**Work instruction**
Across all entries below, how many lines include "wrist"? Only the number, please.

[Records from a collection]

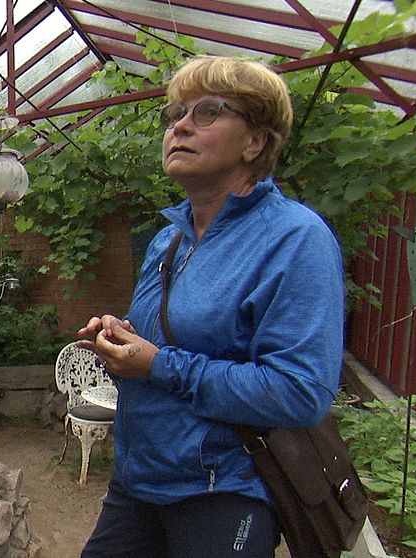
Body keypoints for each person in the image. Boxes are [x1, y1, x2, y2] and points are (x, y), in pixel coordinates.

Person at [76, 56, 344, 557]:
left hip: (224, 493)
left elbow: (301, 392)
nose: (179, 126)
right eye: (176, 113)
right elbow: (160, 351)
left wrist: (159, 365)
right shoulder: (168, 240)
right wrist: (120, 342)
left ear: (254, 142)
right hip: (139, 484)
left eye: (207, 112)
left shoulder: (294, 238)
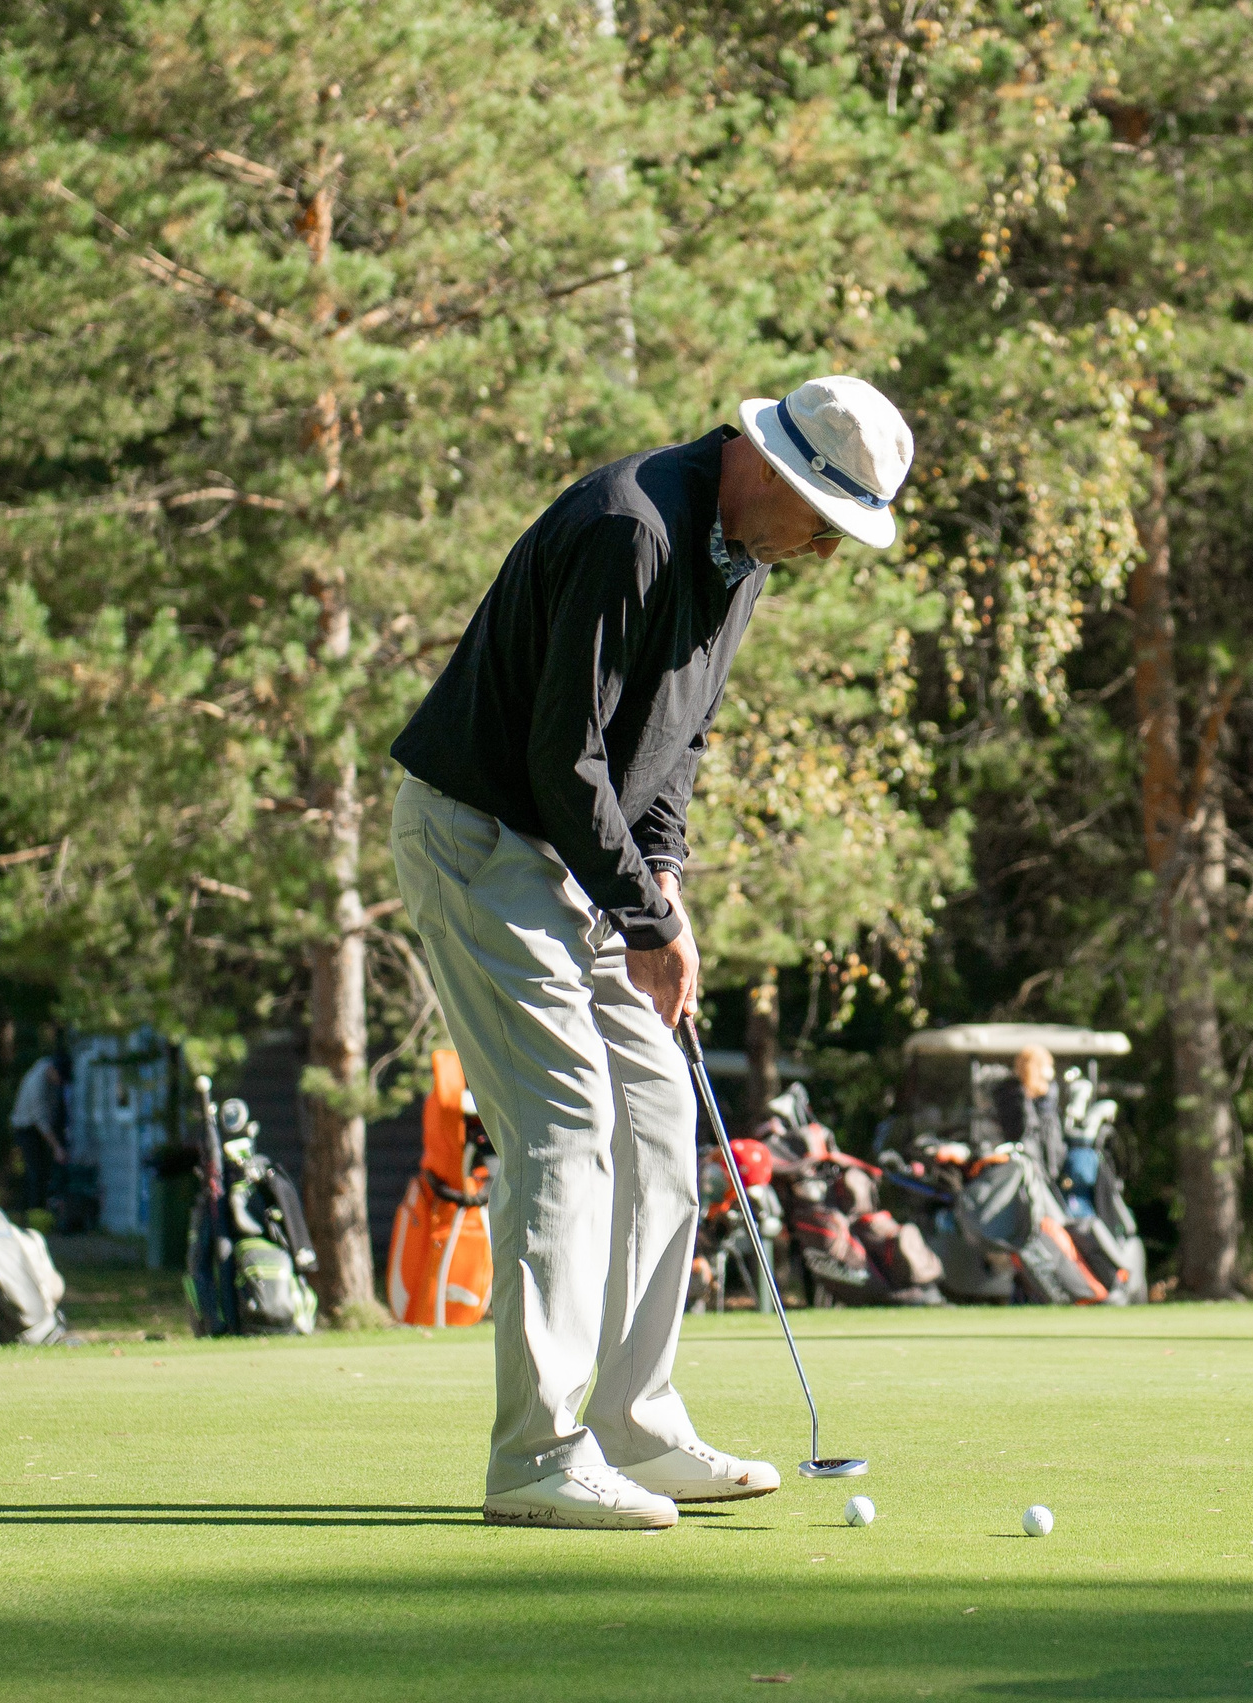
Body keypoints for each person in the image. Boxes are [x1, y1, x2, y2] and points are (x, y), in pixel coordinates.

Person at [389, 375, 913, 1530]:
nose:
---
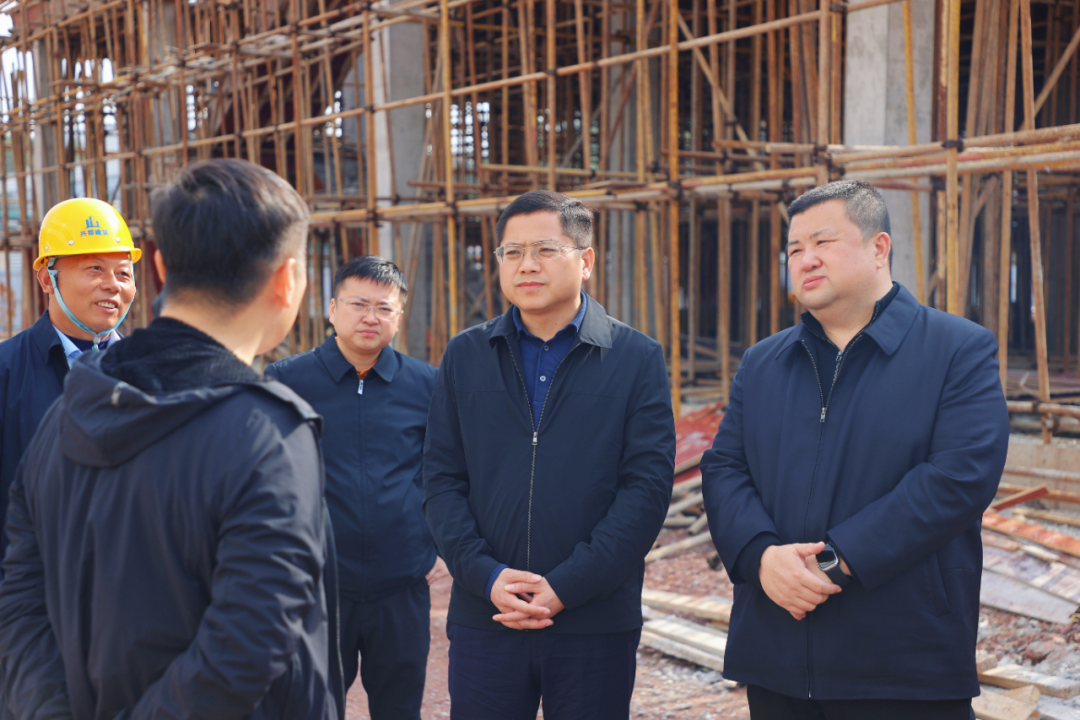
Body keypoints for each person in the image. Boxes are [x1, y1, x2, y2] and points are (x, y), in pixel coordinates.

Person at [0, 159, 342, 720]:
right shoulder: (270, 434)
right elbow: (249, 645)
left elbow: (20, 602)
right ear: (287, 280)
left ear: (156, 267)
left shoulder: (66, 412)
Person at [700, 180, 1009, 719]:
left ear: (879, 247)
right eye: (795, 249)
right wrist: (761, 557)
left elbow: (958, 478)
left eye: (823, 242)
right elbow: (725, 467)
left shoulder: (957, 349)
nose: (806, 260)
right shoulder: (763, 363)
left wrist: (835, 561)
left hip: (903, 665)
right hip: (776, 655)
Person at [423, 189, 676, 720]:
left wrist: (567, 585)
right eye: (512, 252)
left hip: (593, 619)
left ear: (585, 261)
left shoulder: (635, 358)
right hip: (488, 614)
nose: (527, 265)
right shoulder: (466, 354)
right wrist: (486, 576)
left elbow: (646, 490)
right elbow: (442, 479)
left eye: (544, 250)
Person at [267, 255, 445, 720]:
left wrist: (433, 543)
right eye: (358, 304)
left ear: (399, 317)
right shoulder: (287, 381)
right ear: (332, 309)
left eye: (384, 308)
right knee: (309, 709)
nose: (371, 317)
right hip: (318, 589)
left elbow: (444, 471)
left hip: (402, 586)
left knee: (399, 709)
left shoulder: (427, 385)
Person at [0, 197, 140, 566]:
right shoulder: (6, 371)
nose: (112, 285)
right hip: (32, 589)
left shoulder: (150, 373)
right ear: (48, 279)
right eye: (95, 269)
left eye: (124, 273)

**Output below**
7